A new study has provided one of the strongest links yet between pesticide use and Parkinson's disease.
A team of researchers from Duke University, Miami University and the Udall Parkinson's Disease Research Center of Excellence has found that people who were exposed to pesticides were substantially more likely to develop Parkinson's disease than closely related people who did not use so many pesticides, according to a paper published in the journal BMC Neurology.
Parkinson's disease is a degenerative neurological condition resulting from the damage or death of the brain cells that regulate muscular movement. When cells become unable to produce the neurotransmitter dopamine, a wide variety of problems, such as slurred speech, stiffness, tremors, and problems with balance and movement, occur. Approximately one million people in the United States - one in 300 - suffer from the disease. In the United Kingdom, approximately one in 500 people, or 120,000 people, are affected.
The researchers surveyed 319 people with Parkinson's disease on their pesticide use, and compared that use to more than 200 healthy family members and other unaffected people. The purpose of comparing relatives was to control as much as possible for genetic and non-pesticide environmental factors by looking only at people with similar backgrounds.
"Previous studies have shown that individuals with Parkinson's disease are over twice as likely to report being exposed to pesticides as unaffected individuals," lead researcher Dana Hancock said, "but few studies have looked at this association in people from the same family or have assessed associations between specific classes of pesticides and Parkinson's disease."

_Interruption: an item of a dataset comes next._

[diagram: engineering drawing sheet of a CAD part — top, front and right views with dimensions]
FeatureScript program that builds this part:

People who had been exposed to pesticides had 1.6 times the Parkinson's risk of people who had not been exposed, while those exposed for more than 200 days in a year had more than two times the risk. The pesticides with the strongest connection to Parkinson's disease were insecticides and herbicides. Home and garden exposure were more strongly linked to increased risk than occupational use.
Broken down by sex, men who frequently used pesticides were 2.15 times more likely to develop the disease than men who did not use the chemicals, while women were 2.43 times more likely.

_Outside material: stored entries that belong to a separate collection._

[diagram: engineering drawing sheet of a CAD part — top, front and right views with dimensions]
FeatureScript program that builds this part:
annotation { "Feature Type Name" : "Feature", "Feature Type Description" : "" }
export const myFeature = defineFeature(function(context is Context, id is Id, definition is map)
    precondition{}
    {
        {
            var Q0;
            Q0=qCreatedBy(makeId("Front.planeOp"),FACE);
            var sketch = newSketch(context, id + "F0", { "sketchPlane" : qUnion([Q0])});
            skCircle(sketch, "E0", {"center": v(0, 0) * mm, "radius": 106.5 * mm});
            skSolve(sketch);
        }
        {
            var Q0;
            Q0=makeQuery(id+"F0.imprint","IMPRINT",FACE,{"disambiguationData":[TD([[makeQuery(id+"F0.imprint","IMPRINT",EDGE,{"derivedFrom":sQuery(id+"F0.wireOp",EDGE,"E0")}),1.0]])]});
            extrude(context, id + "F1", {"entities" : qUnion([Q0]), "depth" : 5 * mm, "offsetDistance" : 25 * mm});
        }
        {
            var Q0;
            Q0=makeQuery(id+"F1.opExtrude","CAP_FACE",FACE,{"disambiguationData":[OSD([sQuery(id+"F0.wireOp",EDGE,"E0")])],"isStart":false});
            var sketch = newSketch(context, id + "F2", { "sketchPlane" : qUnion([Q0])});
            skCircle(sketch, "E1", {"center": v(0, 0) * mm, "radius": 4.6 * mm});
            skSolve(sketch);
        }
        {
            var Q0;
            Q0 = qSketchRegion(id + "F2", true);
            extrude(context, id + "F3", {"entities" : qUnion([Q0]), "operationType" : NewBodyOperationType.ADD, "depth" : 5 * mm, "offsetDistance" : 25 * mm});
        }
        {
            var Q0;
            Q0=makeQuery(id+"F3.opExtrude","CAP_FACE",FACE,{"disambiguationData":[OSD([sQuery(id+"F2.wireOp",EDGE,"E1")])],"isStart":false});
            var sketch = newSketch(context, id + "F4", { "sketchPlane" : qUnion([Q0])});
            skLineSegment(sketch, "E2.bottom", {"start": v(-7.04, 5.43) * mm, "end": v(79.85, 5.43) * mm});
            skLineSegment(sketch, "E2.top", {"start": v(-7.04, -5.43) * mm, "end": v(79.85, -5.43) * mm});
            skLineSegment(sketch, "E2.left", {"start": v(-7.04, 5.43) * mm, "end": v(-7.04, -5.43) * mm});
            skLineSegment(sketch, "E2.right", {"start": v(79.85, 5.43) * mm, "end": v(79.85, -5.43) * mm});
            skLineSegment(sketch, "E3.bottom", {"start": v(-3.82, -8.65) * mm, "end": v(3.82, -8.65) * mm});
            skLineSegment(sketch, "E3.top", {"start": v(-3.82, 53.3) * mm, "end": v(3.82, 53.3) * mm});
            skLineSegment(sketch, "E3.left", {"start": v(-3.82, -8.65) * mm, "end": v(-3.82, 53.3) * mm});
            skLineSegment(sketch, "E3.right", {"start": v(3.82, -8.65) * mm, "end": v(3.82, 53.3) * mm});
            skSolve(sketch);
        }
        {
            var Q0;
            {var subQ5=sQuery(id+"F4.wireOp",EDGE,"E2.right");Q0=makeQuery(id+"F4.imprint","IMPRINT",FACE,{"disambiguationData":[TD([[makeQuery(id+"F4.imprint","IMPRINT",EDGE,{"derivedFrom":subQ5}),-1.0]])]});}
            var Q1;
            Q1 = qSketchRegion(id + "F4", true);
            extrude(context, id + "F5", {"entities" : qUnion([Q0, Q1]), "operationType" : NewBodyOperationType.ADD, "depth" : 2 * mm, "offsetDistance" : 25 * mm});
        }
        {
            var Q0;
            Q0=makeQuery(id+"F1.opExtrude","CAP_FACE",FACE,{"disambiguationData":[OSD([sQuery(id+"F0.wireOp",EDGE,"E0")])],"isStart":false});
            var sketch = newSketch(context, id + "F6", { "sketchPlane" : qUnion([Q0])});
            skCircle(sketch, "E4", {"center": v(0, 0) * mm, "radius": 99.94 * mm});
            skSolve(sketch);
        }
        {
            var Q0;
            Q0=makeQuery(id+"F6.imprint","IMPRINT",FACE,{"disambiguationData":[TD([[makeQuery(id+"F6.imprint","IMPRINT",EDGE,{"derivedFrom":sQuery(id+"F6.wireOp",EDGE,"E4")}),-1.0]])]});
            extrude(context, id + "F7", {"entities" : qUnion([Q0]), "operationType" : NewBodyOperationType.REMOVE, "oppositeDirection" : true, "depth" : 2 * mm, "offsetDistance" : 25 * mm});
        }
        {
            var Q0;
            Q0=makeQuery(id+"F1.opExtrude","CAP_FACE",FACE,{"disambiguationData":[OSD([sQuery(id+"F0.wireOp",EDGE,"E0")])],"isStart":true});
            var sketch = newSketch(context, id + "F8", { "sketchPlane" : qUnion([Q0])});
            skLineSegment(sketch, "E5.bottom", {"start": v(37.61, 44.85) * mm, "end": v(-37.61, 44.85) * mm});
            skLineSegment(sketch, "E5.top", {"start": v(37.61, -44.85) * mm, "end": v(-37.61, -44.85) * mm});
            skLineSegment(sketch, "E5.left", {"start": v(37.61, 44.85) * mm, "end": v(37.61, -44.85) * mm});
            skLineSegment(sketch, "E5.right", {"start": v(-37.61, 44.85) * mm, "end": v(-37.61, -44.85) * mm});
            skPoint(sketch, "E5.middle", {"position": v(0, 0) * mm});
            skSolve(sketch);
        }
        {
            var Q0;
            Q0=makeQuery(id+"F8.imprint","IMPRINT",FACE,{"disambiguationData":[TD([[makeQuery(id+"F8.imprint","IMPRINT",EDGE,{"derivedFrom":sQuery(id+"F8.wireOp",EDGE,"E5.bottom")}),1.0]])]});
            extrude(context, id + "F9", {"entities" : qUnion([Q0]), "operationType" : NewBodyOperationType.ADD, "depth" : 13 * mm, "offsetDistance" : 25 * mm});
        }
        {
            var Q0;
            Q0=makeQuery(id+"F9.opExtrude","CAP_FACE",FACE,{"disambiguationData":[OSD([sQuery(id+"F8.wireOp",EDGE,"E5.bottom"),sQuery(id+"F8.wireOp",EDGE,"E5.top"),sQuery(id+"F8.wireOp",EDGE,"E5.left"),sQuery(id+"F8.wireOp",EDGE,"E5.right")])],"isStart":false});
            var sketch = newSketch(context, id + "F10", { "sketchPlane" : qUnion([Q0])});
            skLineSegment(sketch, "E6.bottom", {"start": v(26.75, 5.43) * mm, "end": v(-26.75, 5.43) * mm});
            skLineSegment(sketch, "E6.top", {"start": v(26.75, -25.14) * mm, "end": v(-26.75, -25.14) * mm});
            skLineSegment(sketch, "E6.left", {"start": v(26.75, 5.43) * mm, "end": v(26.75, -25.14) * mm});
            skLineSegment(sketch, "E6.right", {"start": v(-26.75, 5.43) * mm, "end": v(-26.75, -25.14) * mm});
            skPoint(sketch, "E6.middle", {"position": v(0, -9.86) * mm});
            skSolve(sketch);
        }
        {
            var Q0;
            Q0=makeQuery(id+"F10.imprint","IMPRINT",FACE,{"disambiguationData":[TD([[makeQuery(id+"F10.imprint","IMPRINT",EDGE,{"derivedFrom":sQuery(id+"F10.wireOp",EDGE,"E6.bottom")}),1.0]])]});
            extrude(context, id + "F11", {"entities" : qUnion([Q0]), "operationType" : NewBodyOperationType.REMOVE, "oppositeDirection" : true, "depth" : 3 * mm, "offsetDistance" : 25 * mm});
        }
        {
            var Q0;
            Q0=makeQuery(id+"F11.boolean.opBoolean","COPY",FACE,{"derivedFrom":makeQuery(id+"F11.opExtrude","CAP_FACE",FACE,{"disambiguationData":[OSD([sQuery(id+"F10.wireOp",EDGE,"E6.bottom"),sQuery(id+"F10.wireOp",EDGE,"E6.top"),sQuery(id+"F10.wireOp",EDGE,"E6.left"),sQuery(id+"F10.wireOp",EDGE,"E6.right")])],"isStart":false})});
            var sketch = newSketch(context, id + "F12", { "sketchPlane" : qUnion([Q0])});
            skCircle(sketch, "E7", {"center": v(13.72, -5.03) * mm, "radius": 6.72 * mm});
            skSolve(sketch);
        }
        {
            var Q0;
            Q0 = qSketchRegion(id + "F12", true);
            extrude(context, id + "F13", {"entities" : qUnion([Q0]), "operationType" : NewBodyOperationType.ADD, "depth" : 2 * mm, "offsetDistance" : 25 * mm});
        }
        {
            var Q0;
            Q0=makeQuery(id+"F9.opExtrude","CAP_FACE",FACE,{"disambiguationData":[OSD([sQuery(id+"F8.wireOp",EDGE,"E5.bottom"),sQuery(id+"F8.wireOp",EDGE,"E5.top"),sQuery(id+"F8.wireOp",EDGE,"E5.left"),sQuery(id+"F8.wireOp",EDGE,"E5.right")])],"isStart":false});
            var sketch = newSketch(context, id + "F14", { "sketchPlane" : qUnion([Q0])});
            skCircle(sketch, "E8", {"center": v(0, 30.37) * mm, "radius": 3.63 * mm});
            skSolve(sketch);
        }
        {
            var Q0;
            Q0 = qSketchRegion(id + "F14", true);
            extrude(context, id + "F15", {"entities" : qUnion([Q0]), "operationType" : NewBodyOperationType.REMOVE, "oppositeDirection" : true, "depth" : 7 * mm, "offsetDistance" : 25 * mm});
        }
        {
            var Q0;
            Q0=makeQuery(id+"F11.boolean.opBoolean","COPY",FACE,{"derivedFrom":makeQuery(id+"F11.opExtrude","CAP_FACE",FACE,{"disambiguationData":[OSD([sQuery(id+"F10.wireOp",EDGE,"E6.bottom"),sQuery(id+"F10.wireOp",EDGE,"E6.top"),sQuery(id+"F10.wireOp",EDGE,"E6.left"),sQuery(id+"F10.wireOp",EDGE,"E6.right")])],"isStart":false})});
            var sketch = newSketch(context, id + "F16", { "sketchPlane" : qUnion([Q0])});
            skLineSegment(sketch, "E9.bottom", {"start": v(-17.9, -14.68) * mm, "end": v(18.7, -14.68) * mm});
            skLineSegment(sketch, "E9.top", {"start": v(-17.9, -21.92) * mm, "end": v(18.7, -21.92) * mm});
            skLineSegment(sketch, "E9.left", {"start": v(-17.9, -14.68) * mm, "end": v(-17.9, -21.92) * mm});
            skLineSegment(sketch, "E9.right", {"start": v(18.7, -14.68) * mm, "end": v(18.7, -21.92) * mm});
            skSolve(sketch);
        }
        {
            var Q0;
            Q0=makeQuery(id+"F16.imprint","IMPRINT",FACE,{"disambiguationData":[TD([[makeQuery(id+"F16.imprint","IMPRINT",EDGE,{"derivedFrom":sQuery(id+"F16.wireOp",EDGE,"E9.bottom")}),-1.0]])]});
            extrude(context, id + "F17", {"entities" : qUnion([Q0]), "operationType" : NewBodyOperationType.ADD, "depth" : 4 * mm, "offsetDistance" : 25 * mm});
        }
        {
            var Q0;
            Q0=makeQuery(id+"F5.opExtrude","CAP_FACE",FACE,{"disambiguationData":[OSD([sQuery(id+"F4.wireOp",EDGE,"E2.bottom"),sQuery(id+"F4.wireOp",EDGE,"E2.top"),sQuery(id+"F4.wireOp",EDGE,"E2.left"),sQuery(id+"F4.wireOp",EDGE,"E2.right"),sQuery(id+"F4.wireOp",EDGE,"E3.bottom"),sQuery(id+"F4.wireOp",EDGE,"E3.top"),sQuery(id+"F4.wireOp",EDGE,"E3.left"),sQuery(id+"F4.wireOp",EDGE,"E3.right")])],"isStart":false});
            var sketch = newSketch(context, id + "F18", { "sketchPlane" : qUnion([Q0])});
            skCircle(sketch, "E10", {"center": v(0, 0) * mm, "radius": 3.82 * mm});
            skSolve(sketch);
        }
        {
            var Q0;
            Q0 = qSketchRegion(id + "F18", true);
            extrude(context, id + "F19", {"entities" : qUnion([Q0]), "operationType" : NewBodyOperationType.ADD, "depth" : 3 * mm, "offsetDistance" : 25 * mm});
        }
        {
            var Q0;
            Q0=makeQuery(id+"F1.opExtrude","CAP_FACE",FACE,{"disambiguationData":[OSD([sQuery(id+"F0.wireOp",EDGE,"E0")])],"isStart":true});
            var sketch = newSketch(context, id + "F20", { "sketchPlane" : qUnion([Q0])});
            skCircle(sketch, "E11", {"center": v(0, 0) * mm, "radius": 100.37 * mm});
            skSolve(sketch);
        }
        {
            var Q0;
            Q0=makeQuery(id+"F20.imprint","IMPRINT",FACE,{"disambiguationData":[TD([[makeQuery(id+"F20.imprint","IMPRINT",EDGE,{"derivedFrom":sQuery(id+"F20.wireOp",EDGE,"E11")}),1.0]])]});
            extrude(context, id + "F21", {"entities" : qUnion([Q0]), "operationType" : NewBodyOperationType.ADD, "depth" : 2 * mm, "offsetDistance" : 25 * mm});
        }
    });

The researchers also compared rates of well-water drinking and living or working on a farm between people with and without the disease. They did not find a correlation between Parkinson's disease and any of these behaviors, which are commonly used as surrogate measures of pesticide exposure. Instead, the effect turned up only when they looked directly at chemical exposure.

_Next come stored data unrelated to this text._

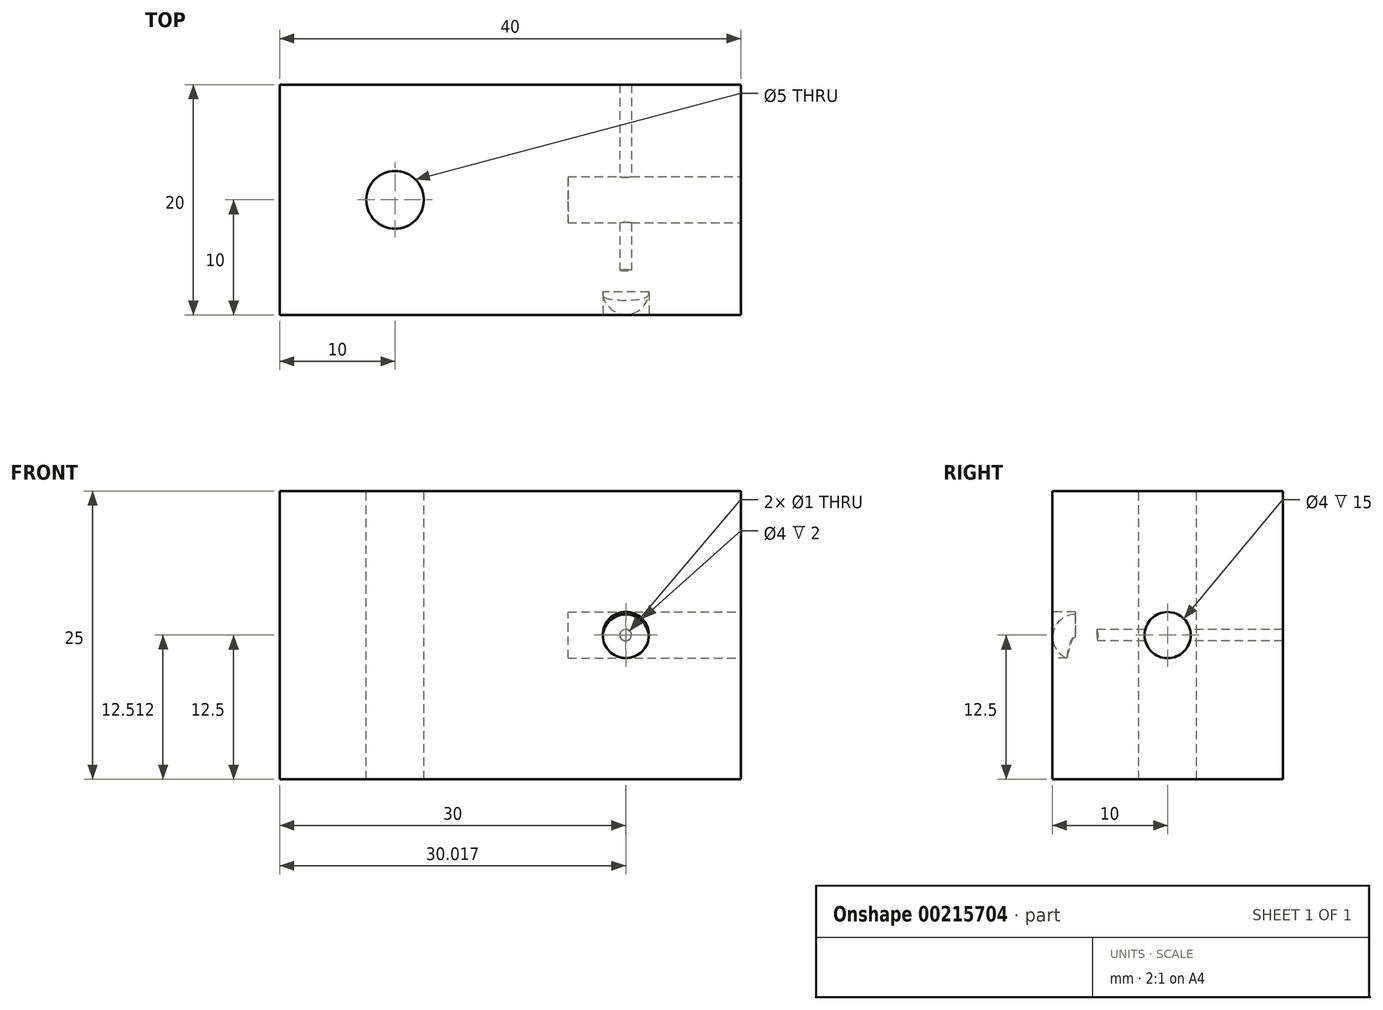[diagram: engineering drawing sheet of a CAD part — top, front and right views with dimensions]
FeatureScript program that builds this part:
annotation { "Feature Type Name" : "Feature", "Feature Type Description" : "" }
export const myFeature = defineFeature(function(context is Context, id is Id, definition is map)
    precondition{}
    {
        {
            var Q0;
            Q0=qCreatedBy(makeId("Front.planeOp"),FACE);
            var sketch = newSketch(context, id + "F0", { "sketchPlane" : qUnion([Q0])});
            skLineSegment(sketch, "E0.bottom", {"start": v(0, 0) * mm, "end": v(40, 0) * mm});
            skLineSegment(sketch, "E0.top", {"start": v(0, -25) * mm, "end": v(40, -25) * mm});
            skLineSegment(sketch, "E0.left", {"start": v(0, 0) * mm, "end": v(0, -25) * mm});
            skLineSegment(sketch, "E0.right", {"start": v(40, 0) * mm, "end": v(40, -25) * mm});
            skSolve(sketch);
        }
        {
            var Q0;
            Q0 = qSketchRegion(id + "F0", true);
            extrude(context, id + "F1", {"entities" : qUnion([Q0]), "oppositeDirection" : true, "depth" : 20 * mm});
        }
        {
            var Q0;
            Q0=makeQuery(id+"F1.opExtrude","SWEPT_FACE",FACE,{"disambiguationData":[OSD([sQuery(id+"F0.wireOp",EDGE,"E0.right")])]});
            var sketch = newSketch(context, id + "F2", { "sketchPlane" : qUnion([Q0])});
            skCircle(sketch, "E1", {"center": v(10, -12.5) * mm, "radius": 2 * mm});
            skSolve(sketch);
        }
        {
            var Q0;
            Q0 = qSketchRegion(id + "F2", true);
            extrude(context, id + "F3", {"entities" : qUnion([Q0]), "operationType" : NewBodyOperationType.REMOVE, "oppositeDirection" : true, "depth" : 15 * mm});
        }
        {
            var Q0;
            Q0=makeQuery(id+"F1.opExtrude","SWEPT_FACE",FACE,{"disambiguationData":[OSD([sQuery(id+"F0.wireOp",EDGE,"E0.bottom")])]});
            var sketch = newSketch(context, id + "F4", { "sketchPlane" : qUnion([Q0])});
            skCircle(sketch, "E2", {"center": v(10, 10) * mm, "radius": 2.5 * mm});
            skSolve(sketch);
        }
        {
            var Q0;
            Q0 = qSketchRegion(id + "F4", true);
            extrude(context, id + "F5", {"entities" : qUnion([Q0]), "operationType" : NewBodyOperationType.REMOVE, "endBound" : BoundingType.THROUGH_ALL, "oppositeDirection" : true, "depth" : 25 * mm});
        }
        {
            var Q0;
            Q0=makeQuery(id+"F1.opExtrude","CAP_FACE",FACE,{"disambiguationData":[OSD([sQuery(id+"F0.wireOp",EDGE,"E0.bottom"),sQuery(id+"F0.wireOp",EDGE,"E0.top"),sQuery(id+"F0.wireOp",EDGE,"E0.left"),sQuery(id+"F0.wireOp",EDGE,"E0.right")])],"isStart":true});
            var sketch = newSketch(context, id + "F6", { "sketchPlane" : qUnion([Q0])});
            skCircle(sketch, "E3", {"center": v(30, -12.5) * mm, "radius": 0.5 * mm});
            skSolve(sketch);
        }
        {
            var Q0;
            Q0 = qSketchRegion(id + "F6", true);
            extrude(context, id + "F7", {"entities" : qUnion([Q0]), "operationType" : NewBodyOperationType.REMOVE, "endBound" : BoundingType.THROUGH_ALL, "oppositeDirection" : true, "depth" : 25 * mm});
        }
        {
            var Q0;
            Q0=makeQuery(id+"F1.opExtrude","CAP_FACE",FACE,{"disambiguationData":[OSD([sQuery(id+"F0.wireOp",EDGE,"E0.bottom"),sQuery(id+"F0.wireOp",EDGE,"E0.top"),sQuery(id+"F0.wireOp",EDGE,"E0.left"),sQuery(id+"F0.wireOp",EDGE,"E0.right")])],"isStart":true});
            cPlane(context, id + "F8", {"entities" : qUnion([Q0]), "cplaneType" : CPlaneType.OFFSET, "offset" : 2 * mm, "oppositeDirection" : true, "width" : 150 * mm, "height" : 150 * mm});
        }
        {
            var Q0;
            Q0=qCreatedBy(id+"F8.planeOp",FACE);
            var sketch = newSketch(context, id + "F9", { "sketchPlane" : qUnion([Q0])});
            skArc(sketch, "E4", {"start": v(28, -12.68) * mm, "mid": v(30.03, -14.63) * mm, "end": v(32, -12.65) * mm});
            skLineSegment(sketch, "E5", {"start": v(28, -12.68) * mm, "end": v(32, -12.65) * mm});
            skSolve(sketch);
        }
        {
            var Q0;
            Q0 = qSketchRegion(id + "F9", true);
            var Q1;
            Q1=sQuery(id+"F9.wireOp",EDGE,"E5");
            revolve(context, id + "F10", {"operationType" : NewBodyOperationType.REMOVE, "entities" : qUnion([Q0]), "axis" : qUnion([Q1]), "revolveType" : RevolveType.FULL, "oppositeDirection" : true});
        }
        {
            var Q0;
            Q0=makeQuery(id+"F1.opExtrude","CAP_FACE",FACE,{"disambiguationData":[OSD([sQuery(id+"F0.wireOp",EDGE,"E0.bottom"),sQuery(id+"F0.wireOp",EDGE,"E0.top"),sQuery(id+"F0.wireOp",EDGE,"E0.left"),sQuery(id+"F0.wireOp",EDGE,"E0.right")])],"isStart":true});
            var sketch = newSketch(context, id + "F11", { "sketchPlane" : qUnion([Q0])});
            skCircle(sketch, "E6", {"center": v(30.02, -12.49) * mm, "radius": 2 * mm});
            skSolve(sketch);
        }
        {
            var Q0;
            Q0 = qSketchRegion(id + "F11", true);
            extrude(context, id + "F12", {"entities" : qUnion([Q0]), "operationType" : NewBodyOperationType.REMOVE, "oppositeDirection" : true, "depth" : 2 * mm});
        }
    });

Scientists have known for some time that the risk of Parkinson's disease is influenced by genetics, but the gene defects that have been linked to the disease account for only a small fraction of cases. Environmental factors have also been implicated, particularly in light of the fact that the disease was mostly unknown prior to the industrial revolution but has become a common ailment since then.
Prior studies have found links between pesticide exposure and Parkinson's risk, but they have not been thought conclusive. Kieran Breen, director of research at the Parkinson's Disease Society, cites a study of 10,000 Parkinson's patients that found only 1,000 had been exposed to pesticides over the long-term. The current study, Breen said, "strengthened the fact that pesticides play a key role" in risk of the disease.
"I think there is very strong evidence now linking [pesticide exposure and Parkinson's risk,]" Hancock said. The next step, Hancock said, is to discover the biological mechanisms by which pesticides increase the risk of the disease.
The findings of another study on the links between Parkinson's and pesticides, commissioned by the British Department of Environment, Food and Rural Affairs, are expected this summer.